Past the second door is a 60 person capacity briefing/conference room with two 72″ projection screens. They are going to install a “smart window” that allows one to write directly on the screen and have their writing appear on the big screens. The conference room is for representatives of government agencies and civil defense staff only .
The false floor, eight inches deeper than the walking surface, holds electrical outlets and cords, which can be moved across the floor by lifting panels of the carpet that fit together like a puzzle.
In case of a disaster, natural or otherwise, the people in the room can be kept in the safe area. One main difference is that there won’t be any bunks or places for people to sleep inside the emergency operations center.
Staff of the prosecutor’s office, which is currently in a set of portable buildings near Wilcox Elementary School and the Kaua’i War Memorial Convention Hall, has already started moving items into their new offices upstairs and across the walkway from the Chief’s office.

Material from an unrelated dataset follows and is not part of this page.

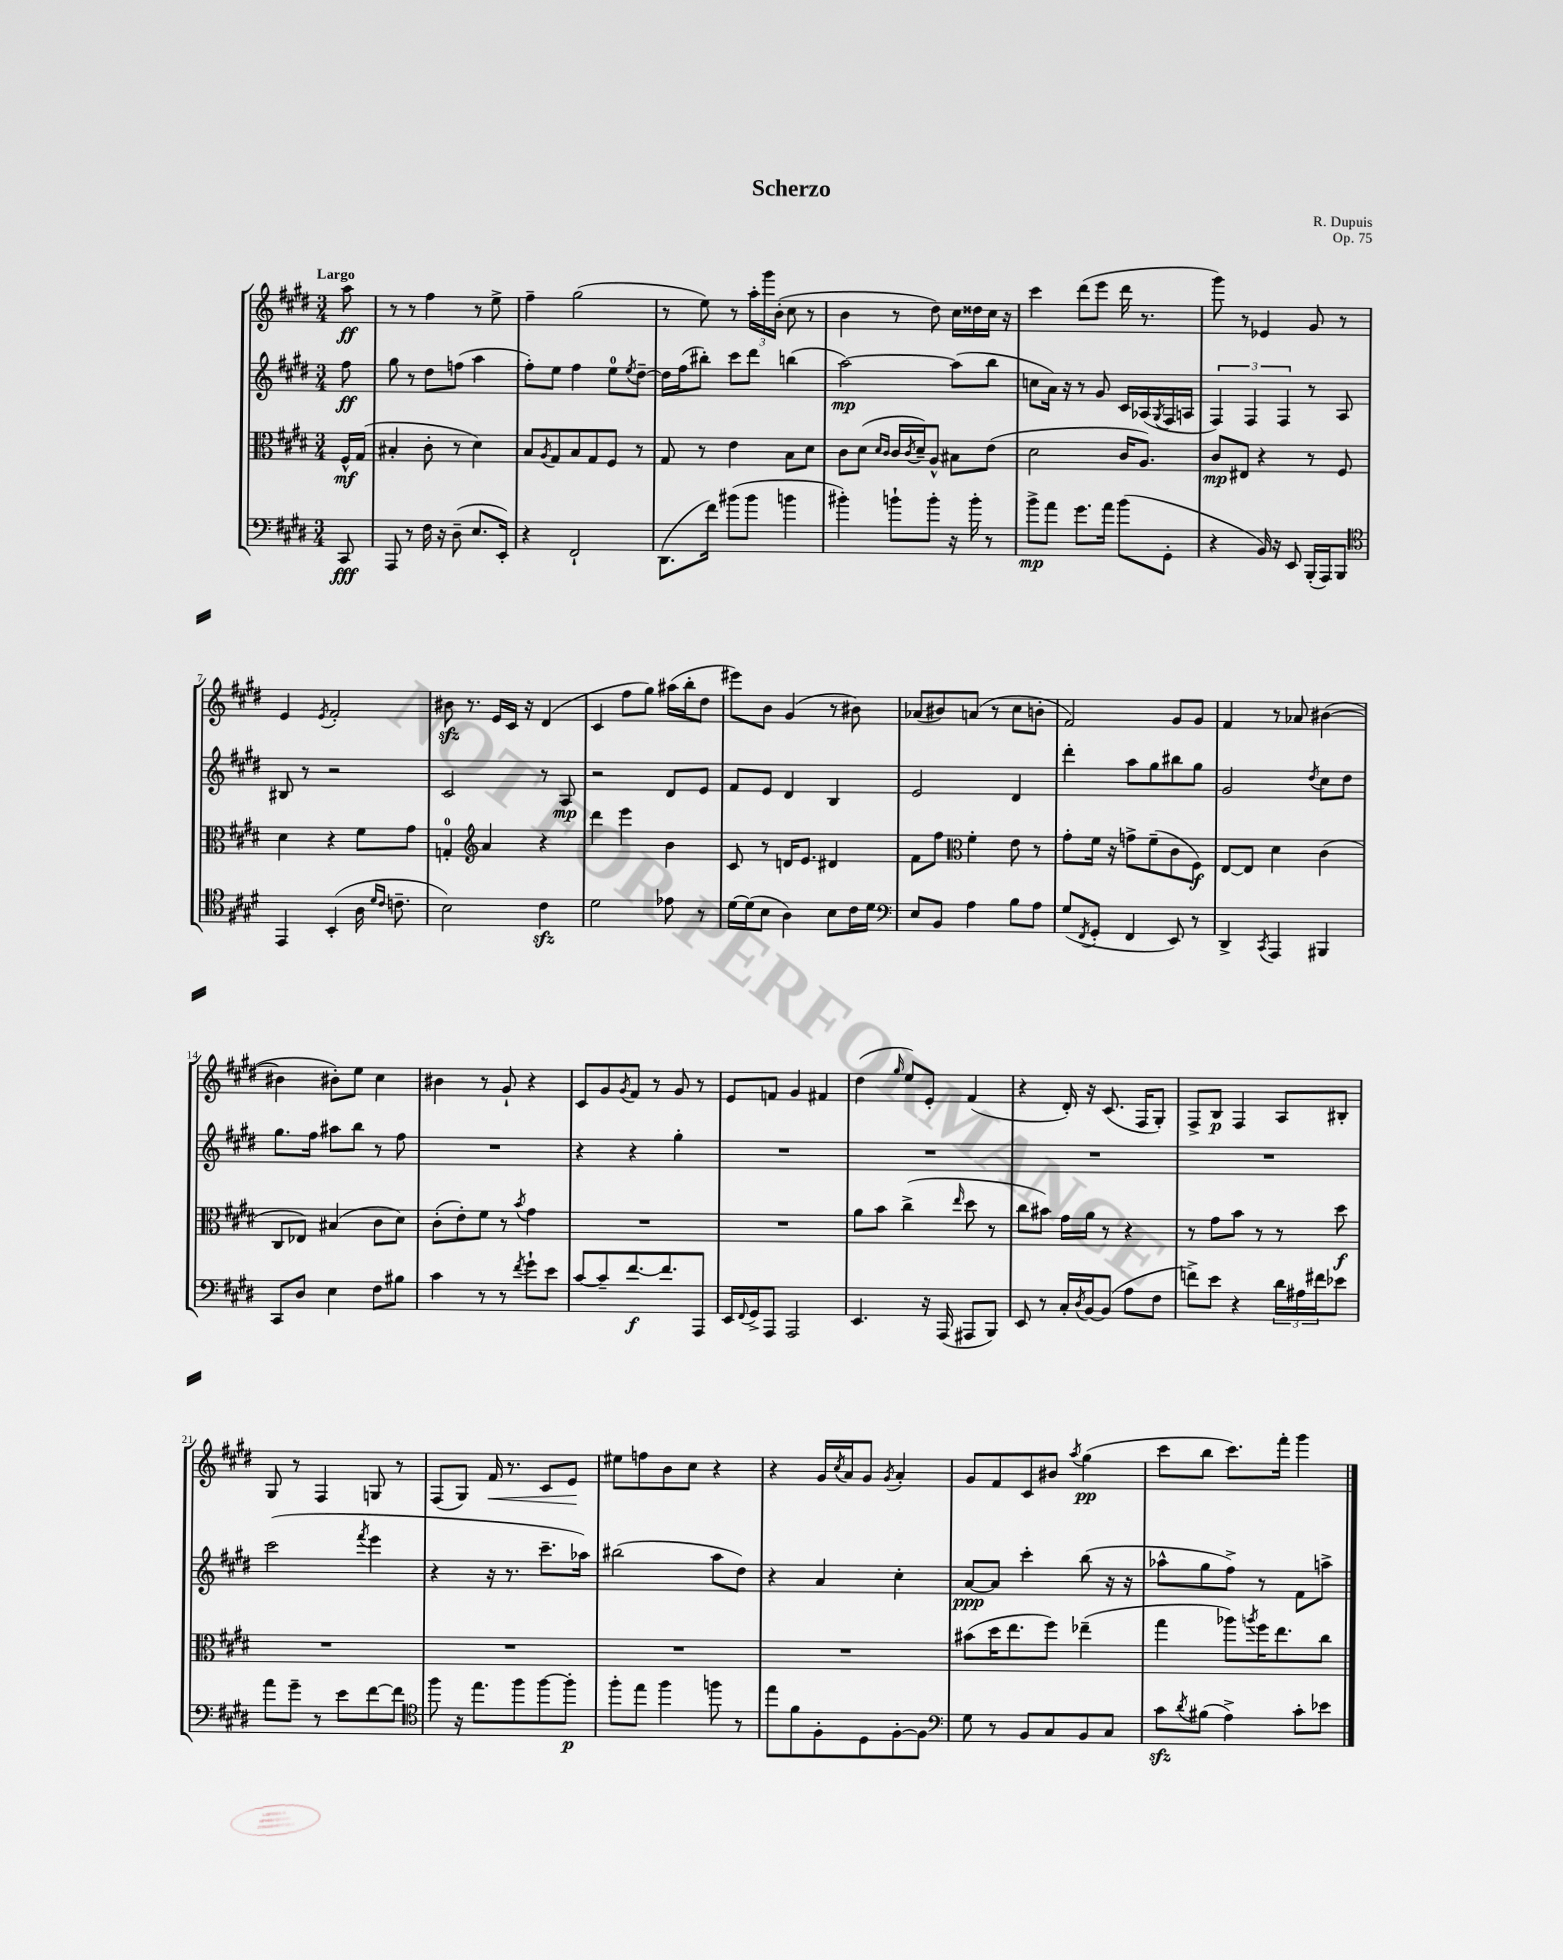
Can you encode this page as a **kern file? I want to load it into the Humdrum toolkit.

For the most part, furnishings from the old police station will not be moved to the new building, and are instead being given to the police substations. Several of the safes will be brought to the new building, but the rest of the furnishings, if they aren’t going to used for the police department’s “visitor’s center,” will most likely be left in the building when it is turned over to the State’s control.
The blessing and grand opening of Ka Hale Maka’i ‘O Kaua’i will be held Oct. 25 at 2 p.m. The public is invited to attend, but seating is limited. The new facility can be reached via Ho’olako Street around Vidinha Stadium in Lihu’e.